WORK INSTRUCTION: Write out each of the rows below word for word, leaving out the pictures.

+===+

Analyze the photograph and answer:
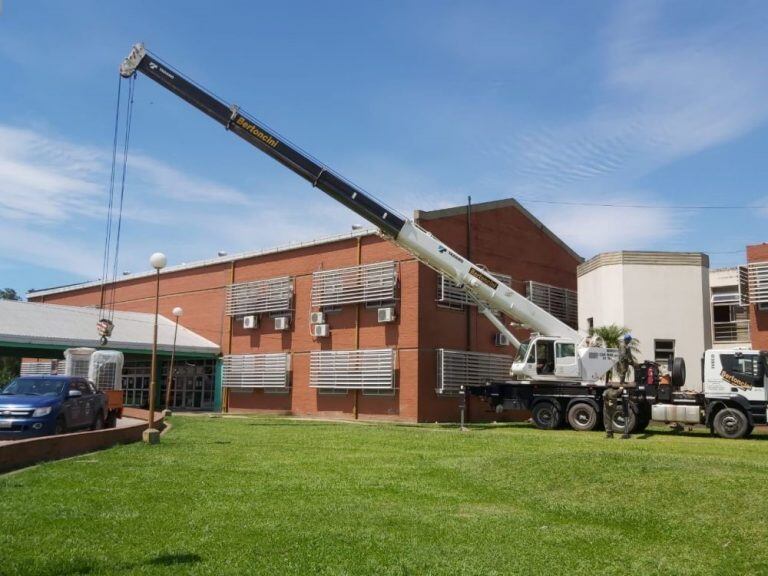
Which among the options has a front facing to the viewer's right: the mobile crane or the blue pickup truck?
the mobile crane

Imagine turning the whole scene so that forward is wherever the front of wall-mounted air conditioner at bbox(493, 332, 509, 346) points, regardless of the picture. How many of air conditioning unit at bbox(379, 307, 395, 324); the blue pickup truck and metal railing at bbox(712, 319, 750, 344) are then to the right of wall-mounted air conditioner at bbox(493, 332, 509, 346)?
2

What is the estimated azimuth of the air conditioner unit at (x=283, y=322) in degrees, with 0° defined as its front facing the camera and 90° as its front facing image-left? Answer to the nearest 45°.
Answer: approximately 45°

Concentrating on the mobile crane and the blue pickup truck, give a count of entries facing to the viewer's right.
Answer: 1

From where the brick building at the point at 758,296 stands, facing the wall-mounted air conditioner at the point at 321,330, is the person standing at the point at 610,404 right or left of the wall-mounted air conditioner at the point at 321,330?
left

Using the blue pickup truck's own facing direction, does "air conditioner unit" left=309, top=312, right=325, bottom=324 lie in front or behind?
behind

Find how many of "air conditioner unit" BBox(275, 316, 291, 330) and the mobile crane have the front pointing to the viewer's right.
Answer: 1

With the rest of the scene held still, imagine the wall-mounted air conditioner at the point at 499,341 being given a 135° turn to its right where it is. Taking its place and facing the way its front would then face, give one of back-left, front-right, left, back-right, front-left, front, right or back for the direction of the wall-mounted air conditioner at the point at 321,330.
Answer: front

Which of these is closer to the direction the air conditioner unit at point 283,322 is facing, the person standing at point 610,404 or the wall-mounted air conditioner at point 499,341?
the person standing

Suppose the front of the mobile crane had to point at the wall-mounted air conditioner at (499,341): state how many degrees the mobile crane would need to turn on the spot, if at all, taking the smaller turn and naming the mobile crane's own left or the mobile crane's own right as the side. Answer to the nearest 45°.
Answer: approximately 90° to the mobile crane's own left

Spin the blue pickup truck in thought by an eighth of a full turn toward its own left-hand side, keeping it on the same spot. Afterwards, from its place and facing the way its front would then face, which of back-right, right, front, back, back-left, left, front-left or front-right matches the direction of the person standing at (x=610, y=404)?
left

+===+

SOLVED EXERCISE:
Analyze the photograph and answer:
Which among the options has a front facing to the viewer's right: the mobile crane or the blue pickup truck?
the mobile crane

Imagine turning the whole scene so that forward is wherever the front of wall-mounted air conditioner at bbox(493, 332, 509, 346) points, regardless of the picture. How many of air conditioning unit at bbox(379, 307, 395, 324); the blue pickup truck and metal railing at bbox(712, 319, 750, 344) are then to the right of wall-mounted air conditioner at bbox(493, 332, 509, 346)?
2

What is the estimated azimuth of the air conditioner unit at (x=283, y=322) in degrees, with 0° defined as its front facing the camera and 90° as its front facing image-left? Answer to the nearest 45°.
Answer: approximately 45°

Concentrating on the mobile crane and the blue pickup truck, give a count of entries facing to the viewer's right.
Answer: 1

From where the brick building at the point at 758,296 stands, facing the wall-mounted air conditioner at the point at 321,330, is the person standing at the point at 610,404 right or left of the wall-mounted air conditioner at the point at 321,330?
left

Using the blue pickup truck's own facing direction, does "air conditioner unit" left=309, top=312, right=325, bottom=324 lie in front or behind?
behind

Find how many of "air conditioner unit" BBox(275, 316, 291, 330) and the mobile crane have the front pointing to the viewer's right.
Answer: 1

With the rest of the scene held still, imagine the wall-mounted air conditioner at the point at 499,341 being given a 135° turn to its right where it is. Taking its place and facing the way its front would then face, give one of back-left, front-right, left, back-right, front-left, front, right or back for the direction of the wall-mounted air conditioner at the point at 321,330.
Answer: front

Which of these is closer to the direction the air conditioner unit at point 283,322 is facing, the person standing at point 610,404 or the wall-mounted air conditioner at point 499,341?
the person standing

Suppose the front of the mobile crane had to point at the wall-mounted air conditioner at (499,341): state how many degrees the mobile crane would need to turn on the spot, if at all, taking the smaller turn and naming the mobile crane's own left or the mobile crane's own right as the side. Answer to the nearest 45°.
Answer: approximately 90° to the mobile crane's own left

Spin the blue pickup truck in thought by an eighth of a full turn toward its own left-hand side, keeping it on the same spot. Afterwards, from its place and facing the way its front would then face, which of back-right, right, front, back, back-left, left, front-left or front-right matches the direction of the person standing at (x=610, y=404)?
left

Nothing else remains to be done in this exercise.